Written task:
Show every line of the data below that includes the word "Kjellerup".

(Dataset entries)
....

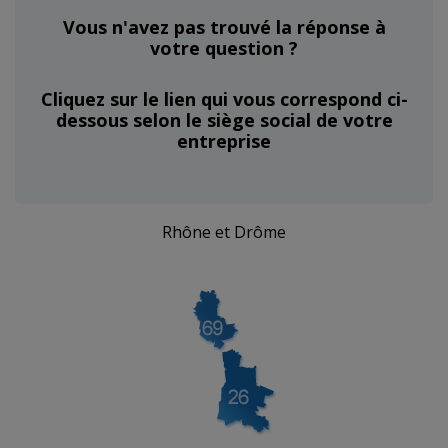
Vous n'avez pas trouvé la réponse à
votre question ?
Cliquez sur le lien qui vous correspond ci-
dessous selon le siège social de votre
entreprise
Rhône et Drôme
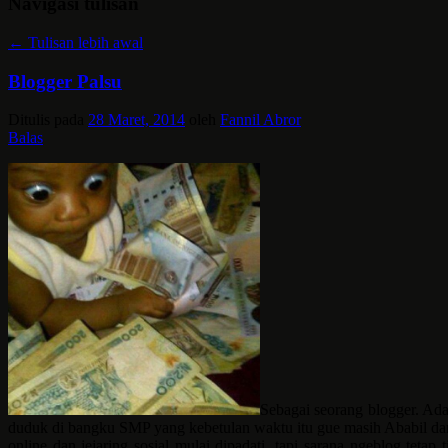
Navigasi tulisan
←
Tulisan lebih awal
Blogger Palsu
Ditulis pada
28 Maret, 2014
oleh
Fannil Abror
Balas
Sebagai seorang blogger. Ada
duduk di bangku SMP yang kebetulan waktu itu gue masih Ababil dan
online dan jejaring sosial mulai dipadati, tapi sarana ngeblog tet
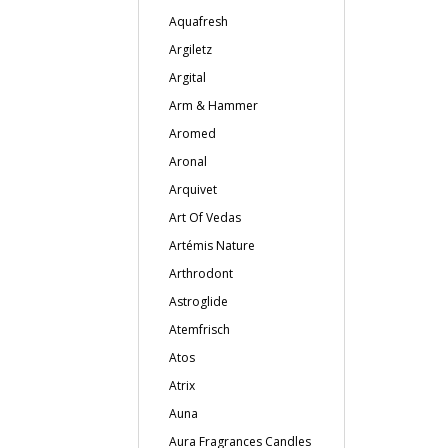
Aquafresh
Argiletz
Argital
Arm & Hammer
Aromed
Aronal
Arquivet
Art Of Vedas
Artémis Nature
Arthrodont
Astroglide
Atemfrisch
Atos
Atrix
Auna
Aura Fragrances Candles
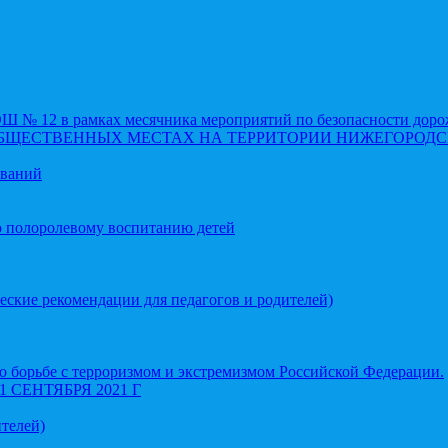
 12 в рамках месячника мероприятий по безопасности доро
ОБЩЕСТВЕННЫХ МЕСТАХ НА ТЕРРИТОРИИ НИЖЕГОРОДС
еваний
о полоролевому воспитанию детей
еские рекомендации для педагогов и родителей)
 борьбе с терроризмом и экстремизмом Российской Федерации.
СЕНТЯБРЯ 2021 Г
телей)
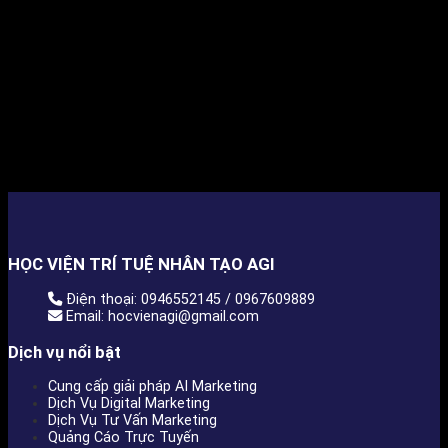
HỌC VIỆN TRÍ TUỆ NHÂN TẠO AGI
Điện thoại: 0946552145 / 0967609889
Email: hocvienagi@gmail.com
Dịch vụ nổi bật
Cung cấp giải pháp AI Marketing
Dịch Vụ Digital Marketing
Dịch Vụ Tư Vấn Marketing
Quảng Cáo Trực Tuyến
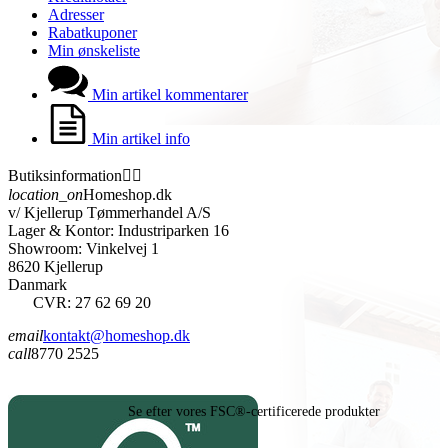
Adresser
Rabatkuponer
Min ønskeliste
Min artikel kommentarer
Min artikel info
Butiksinformation


location_on
Homeshop.dk
v/ Kjellerup Tømmerhandel A/S
Lager & Kontor: Industriparken 16
Showroom: Vinkelvej 1
8620 Kjellerup
Danmark
CVR: 27 62 69 20
email
kontakt@homeshop.dk
call
8770 2525
Se efter vores FSC®-certificerede produkter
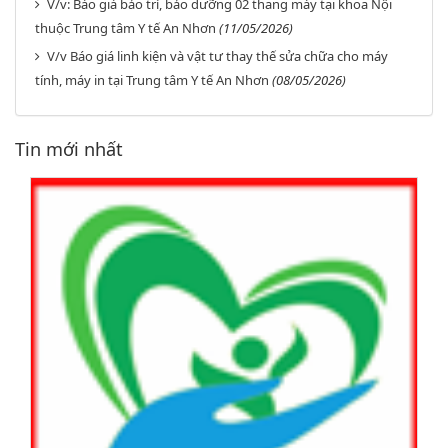
V/v: Báo giá bảo trì, bảo dưỡng 02 thang máy tại khoa Nội
thuộc Trung tâm Y tế An Nhơn
(11/05/2026)
V/v Báo giá linh kiện và vật tư thay thế sửa chữa cho máy
tính, máy in tại Trung tâm Y tế An Nhơn
(08/05/2026)
Tin mới nhất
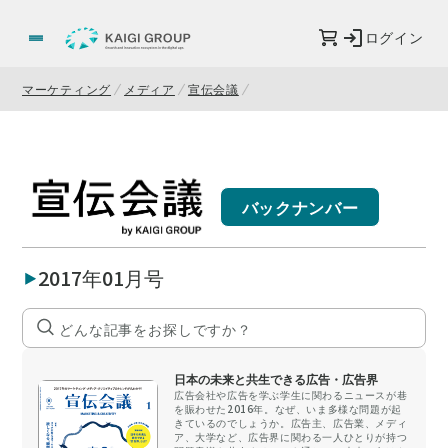
ログイン
マーケティング
メディア
宣伝会議
バックナンバー
2017年01月号
日本の未来と共生できる広告・広告界
広告会社や広告を学ぶ学生に関わるニュースが巷
を賑わせた2016年。なぜ、いま多様な問題が起
きているのでしょうか。広告主、広告業、メディ
ア、大学など、広告界に関わる一人ひとりが持つ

....

Task solution:
v/ Kjellerup Tømmerhandel A/S
8620 Kjellerup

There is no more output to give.